The American National Corpus Project
The American National Corpus (ANC) project is a major activity funded by the National Science Foundation that is building a massive corpus of texts and spoken transcriptions of contemporary American English. All of the data are annotated with linguistic analyses of various kinds so that computational linguists can build language models to assist in machine understanding of human language.
The project is based at the Department of Computer Science at Vassar; Princeton University, Columbia University, and the International Computer Science Institute at UC Berkeley are partners. As many as 8-10 Vassar students are involved in ANC research projects, ranging from computer and web programming to linguistic analysis, during both the academic year and the summer.
This project is funded under National Science Foundation grant IIS-0712911. The project involves the development and simulation of motion planning algorithms for a particular type of mobile robot: hexagonal metamorphic robots. We are currently working on the development of a complete, deterministic planner to reconfigure a system of these lattice-type robots from any initial shape to any final goal shape. The project will fund students for the academic year and/or summer months and provides funds for students to attend robotics conferences.

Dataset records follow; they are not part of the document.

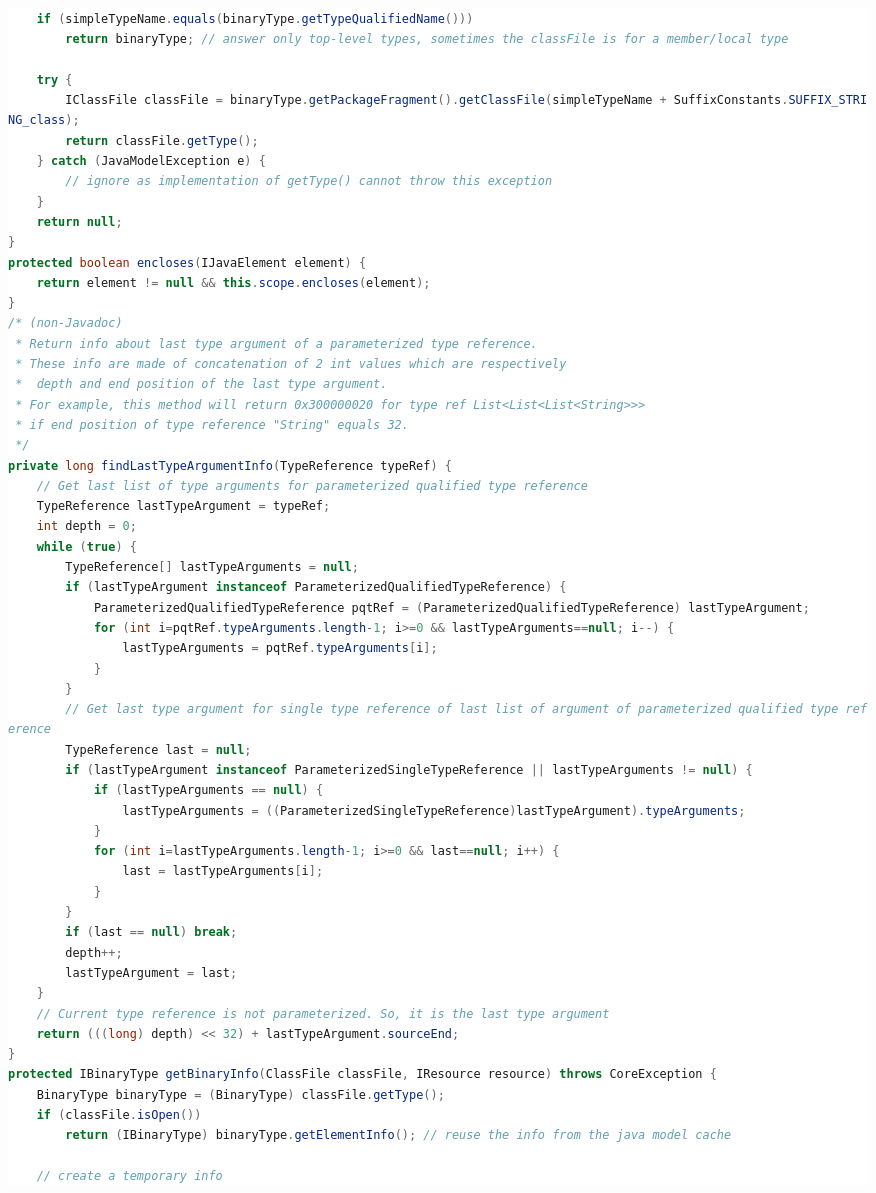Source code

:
 ```java
	if (simpleTypeName.equals(binaryType.getTypeQualifiedName()))
		return binaryType; // answer only top-level types, sometimes the classFile is for a member/local type

	try {
		IClassFile classFile = binaryType.getPackageFragment().getClassFile(simpleTypeName + SuffixConstants.SUFFIX_STRING_class);
		return classFile.getType();
	} catch (JavaModelException e) {
		// ignore as implementation of getType() cannot throw this exception
	}
	return null;
}
protected boolean encloses(IJavaElement element) {
	return element != null && this.scope.encloses(element);
}
/* (non-Javadoc)
 * Return info about last type argument of a parameterized type reference.
 * These info are made of concatenation of 2 int values which are respectively
 *  depth and end position of the last type argument.
 * For example, this method will return 0x300000020 for type ref List<List<List<String>>>
 * if end position of type reference "String" equals 32.
 */
private long findLastTypeArgumentInfo(TypeReference typeRef) {
	// Get last list of type arguments for parameterized qualified type reference
	TypeReference lastTypeArgument = typeRef;
	int depth = 0;
	while (true) {
		TypeReference[] lastTypeArguments = null;
		if (lastTypeArgument instanceof ParameterizedQualifiedTypeReference) {
			ParameterizedQualifiedTypeReference pqtRef = (ParameterizedQualifiedTypeReference) lastTypeArgument;
			for (int i=pqtRef.typeArguments.length-1; i>=0 && lastTypeArguments==null; i--) {
				lastTypeArguments = pqtRef.typeArguments[i];
			}
		}
		// Get last type argument for single type reference of last list of argument of parameterized qualified type reference
		TypeReference last = null;
		if (lastTypeArgument instanceof ParameterizedSingleTypeReference || lastTypeArguments != null) {
			if (lastTypeArguments == null) {
				lastTypeArguments = ((ParameterizedSingleTypeReference)lastTypeArgument).typeArguments;
			}
			for (int i=lastTypeArguments.length-1; i>=0 && last==null; i++) {
				last = lastTypeArguments[i];
			}
		}
		if (last == null) break;
		depth++;
		lastTypeArgument = last;
	}
	// Current type reference is not parameterized. So, it is the last type argument
	return (((long) depth) << 32) + lastTypeArgument.sourceEnd;
}
protected IBinaryType getBinaryInfo(ClassFile classFile, IResource resource) throws CoreException {
	BinaryType binaryType = (BinaryType) classFile.getType();
	if (classFile.isOpen())
		return (IBinaryType) binaryType.getElementInfo(); // reuse the info from the java model cache

	// create a temporary info
```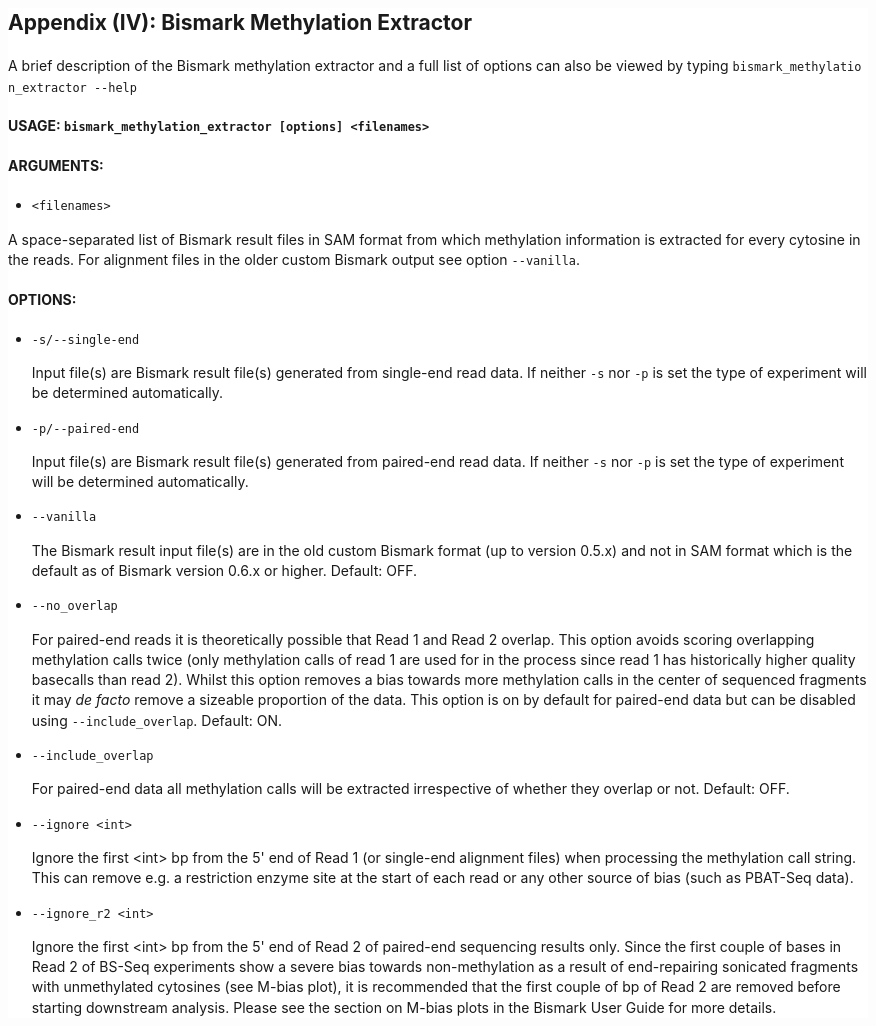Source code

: ## Appendix (IV): Bismark Methylation Extractor

A brief description of the Bismark methylation extractor and a full list of options can also be viewed by typing `bismark_methylation_extractor --help`

#### USAGE: `bismark_methylation_extractor [options] <filenames>`

#### ARGUMENTS:

- `<filenames>`

A space-separated list of Bismark result files in SAM format from which methylation information is extracted for every cytosine in the reads. For alignment files in the older custom Bismark output see option `--vanilla`.

#### OPTIONS:

- `-s/--single-end`

  Input file(s) are Bismark result file(s) generated from single-end read data. If neither `-s` nor `-p` is set the type of experiment will be determined automatically.

- `-p/--paired-end`

  Input file(s) are Bismark result file(s) generated from paired-end read data. If neither `-s` nor `-p` is set the type of experiment will be determined automatically.

- `--vanilla`

  The Bismark result input file(s) are in the old custom Bismark format (up to version 0.5.x) and not in SAM format which is the default as of Bismark version 0.6.x or higher. Default: OFF.

- `--no_overlap`

  For paired-end reads it is theoretically possible that Read 1 and Read 2 overlap. This option avoids scoring overlapping methylation calls twice (only methylation calls of read 1 are used for in the process since read 1 has historically higher quality basecalls than read 2). Whilst this option removes a bias towards more methylation calls in the center of sequenced fragments it may _de facto_ remove a sizeable proportion of the data. This option is on by default for paired-end data but can be disabled using `--include_overlap`. Default: ON.

- `--include_overlap`

  For paired-end data all methylation calls will be extracted irrespective of whether they overlap or not. Default: OFF.

- `--ignore <int>`

  Ignore the first &lt;int> bp from the 5' end of Read 1 (or single-end alignment files) when processing the methylation call string. This can remove e.g. a restriction enzyme site at the start of each read or any other source of bias (such as PBAT-Seq data).

- `--ignore_r2 <int>`

  Ignore the first &lt;int> bp from the 5' end of Read 2 of paired-end sequencing results only. Since the first couple of bases in Read 2 of BS-Seq experiments show a severe bias towards non-methylation as a result of end-repairing sonicated fragments with unmethylated cytosines (see M-bias plot), it is recommended that the first couple of bp of Read 2 are removed before starting downstream analysis. Please see the section on M-bias plots in the Bismark User Guide for more details.
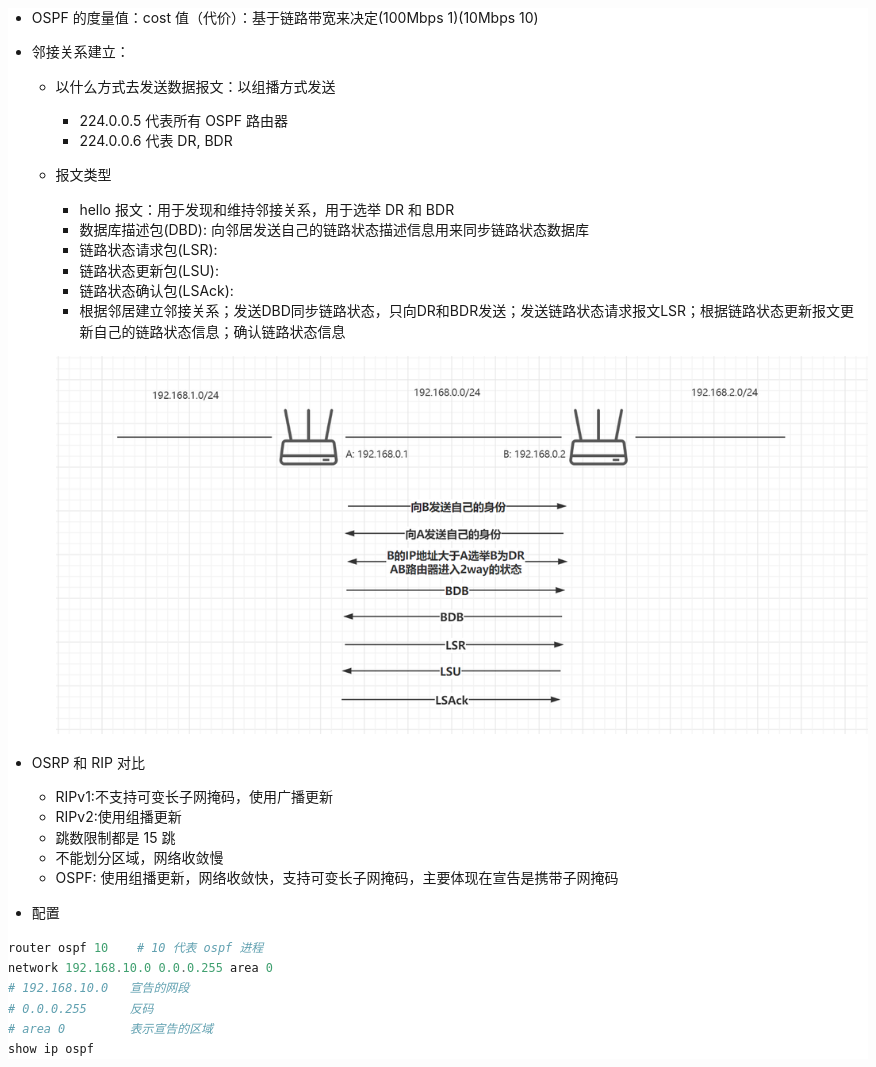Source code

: - OSPF 的度量值：cost 值（代价）：基于链路带宽来决定(100Mbps 1)(10Mbps 10)

- 邻接关系建立：

  - 以什么方式去发送数据报文：以组播方式发送
    - 224.0.0.5   代表所有 OSPF 路由器
    - 224.0.0.6   代表 DR, BDR

  - 报文类型
    - hello 报文：用于发现和维持邻接关系，用于选举 DR 和 BDR
    - 数据库描述包(DBD): 向邻居发送自己的链路状态描述信息用来同步链路状态数据库
    - 链路状态请求包(LSR):
    - 链路状态更新包(LSU):
    - 链路状态确认包(LSAck):
    - 根据邻居建立邻接关系；发送DBD同步链路状态，只向DR和BDR发送；发送链路状态请求报文LSR；根据链路状态更新报文更新自己的链路状态信息；确认链路状态信息
    
    ![](./images/OSPF报文.png)

- OSRP 和 RIP 对比

  - RIPv1:不支持可变长子网掩码，使用广播更新
  - RIPv2:使用组播更新
  - 跳数限制都是 15 跳
  - 不能划分区域，网络收敛慢
  - OSPF: 使用组播更新，网络收敛快，支持可变长子网掩码，主要体现在宣告是携带子网掩码

- 配置

```powershell
router ospf 10    # 10 代表 ospf 进程
network 192.168.10.0 0.0.0.255 area 0
# 192.168.10.0   宣告的网段
# 0.0.0.255      反码
# area 0         表示宣告的区域
show ip ospf
```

The following two projects are interdisciplinary with Jodi Schwarz in Biology. Work began with students during URSI 2008, and continues. Students interested in working on new phases of these projects should contact me.
AiptasiaBase is a database of annotated ESTs from the symbiotic sea anemone Aiptasia pallida.
The goal of AiptasiaWiki is to create a resource for building custom bioinformatics pipelines and storing the output as wiki pages. Users are able to upload scripts, tools, and datasets, and then chain them together to create pipelines.
Luke is currently collaborating with researchers from the University of Verona, Italy, on applications of temporal networks to the health-care domain.